D’abord, on peut obtenir des renseignements sur les antécédents familiaux de l’enfant s’il y a un risque de préjudices graves à la santé.
Ensuite, une personne adoptée peut, à partir de 14 ans, faire une demande pour obtenir des renseignements disponibles dans son dossier d’adoption. En dessous de cet âge, le consentement des parents adoptifs est nécessaire.
Elle recevra alors un sommaire des antécédents sociobiologiques incluant des informations sur les circonstances de la naissance, comme la date, le lieu, les conditions médicales à la naissance et les circonstances de l’adoption. Le sommaire peut également offrir des profils détaillés des parents biologiques, avec des informations telles que leur âge, langue, religion, origine ethnique, niveau de scolarité et métier.
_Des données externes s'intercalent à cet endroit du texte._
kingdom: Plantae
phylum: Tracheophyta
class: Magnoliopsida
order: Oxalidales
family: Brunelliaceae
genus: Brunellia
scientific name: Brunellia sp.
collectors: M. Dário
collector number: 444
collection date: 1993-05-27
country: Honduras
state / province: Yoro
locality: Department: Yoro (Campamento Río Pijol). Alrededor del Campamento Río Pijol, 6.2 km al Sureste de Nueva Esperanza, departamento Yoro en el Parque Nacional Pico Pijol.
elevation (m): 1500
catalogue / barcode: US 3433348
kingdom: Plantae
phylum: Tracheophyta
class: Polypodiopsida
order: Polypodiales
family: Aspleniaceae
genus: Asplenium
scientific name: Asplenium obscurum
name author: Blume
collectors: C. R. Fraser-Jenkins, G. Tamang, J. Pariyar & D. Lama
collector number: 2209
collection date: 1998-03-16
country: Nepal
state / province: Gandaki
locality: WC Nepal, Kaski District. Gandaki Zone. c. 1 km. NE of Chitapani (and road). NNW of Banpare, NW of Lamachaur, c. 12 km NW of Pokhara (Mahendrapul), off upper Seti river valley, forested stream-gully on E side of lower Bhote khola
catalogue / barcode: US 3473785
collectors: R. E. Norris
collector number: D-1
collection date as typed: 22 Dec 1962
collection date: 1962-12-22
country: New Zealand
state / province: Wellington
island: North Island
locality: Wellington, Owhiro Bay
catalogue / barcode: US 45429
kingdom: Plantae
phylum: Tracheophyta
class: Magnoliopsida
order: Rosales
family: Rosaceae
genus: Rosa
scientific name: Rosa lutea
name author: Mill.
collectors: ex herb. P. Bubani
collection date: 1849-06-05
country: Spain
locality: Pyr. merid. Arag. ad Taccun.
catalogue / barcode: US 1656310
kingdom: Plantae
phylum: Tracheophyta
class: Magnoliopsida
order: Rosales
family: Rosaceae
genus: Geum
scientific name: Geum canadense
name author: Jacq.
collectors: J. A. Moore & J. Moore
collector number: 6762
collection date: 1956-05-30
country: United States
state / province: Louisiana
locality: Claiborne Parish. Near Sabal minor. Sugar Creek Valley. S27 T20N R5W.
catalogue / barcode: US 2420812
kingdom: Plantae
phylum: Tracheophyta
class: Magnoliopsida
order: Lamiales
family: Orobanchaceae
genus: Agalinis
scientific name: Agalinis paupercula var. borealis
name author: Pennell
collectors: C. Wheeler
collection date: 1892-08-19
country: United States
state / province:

Ces résumés peuvent aussi inclure des informations sur les frères et sœurs ainsi que les grands-parents biologiques.
En ce qui concerne les informations permettant d’identifier la famille biologique, comme les prénoms et noms des parents, des frères et sœurs, et des grands-parents, elles ne peuvent être divulguées si les parents biologiques ont refusé la communication de leur identité ou si ces renseignements ne sont pas disponibles.
Toutefois, depuis le 8 juin 2024, un important changement à cet égard a pris place1. Effectivement, les refus à la communication de l’identité d’un parent biologique cessent d’avoir effet à partir du 18e anniversaire de l’adopté ou un an après le décès du parent biologique.
Cette réforme assure un équilibre entre le droit des enfants adoptés de connaître leurs origines et la protection de la vie privée des parents biologiques, tout en facilitant les retrouvailles familiales.
Cependant, afin d’obtenir les informations nécessaires afin d’entrer en contact avec ses parents biologiques, les services en matière de recherche d’antécédents sociobiologiques et de retrouvailles informeront les parents biologiques qu’il y a eu une demande afin de savoir s’ils consentent également à des retrouvailles. Ainsi, si les parents biologiques refusent, ces informations demeureront confidentielles.
La procréation assistée
Pour les enfants issus de procréation assistée, ceux-ci n’ont pas les mêmes droits que les enfants adoptés dans leur quête identitaire. En fait, la loi interdit de transmettre toutes informations concernant les donneurs de spermes. Il y a quelques années, les documents contenant l’information sur les donneurs étaient détruits. Maintenant, ces documents sont préservés, mais peuvent être consultés uniquement de façon exceptionnelle dans des cas où la santé de l’enfant est menacée, par exemple, si l’enfant a une maladie génétique et que l’ignorance de ses origines biologiques est susceptible de détériorer sa condition médicale. Toutefois, même dans ces cas exceptionnels, seuls les médecins concernés pourront obtenir de l’information sur le donneur. Cette même protection exceptionnelle s’applique aussi pour les descendants de l’enfant issus de procréation assistée.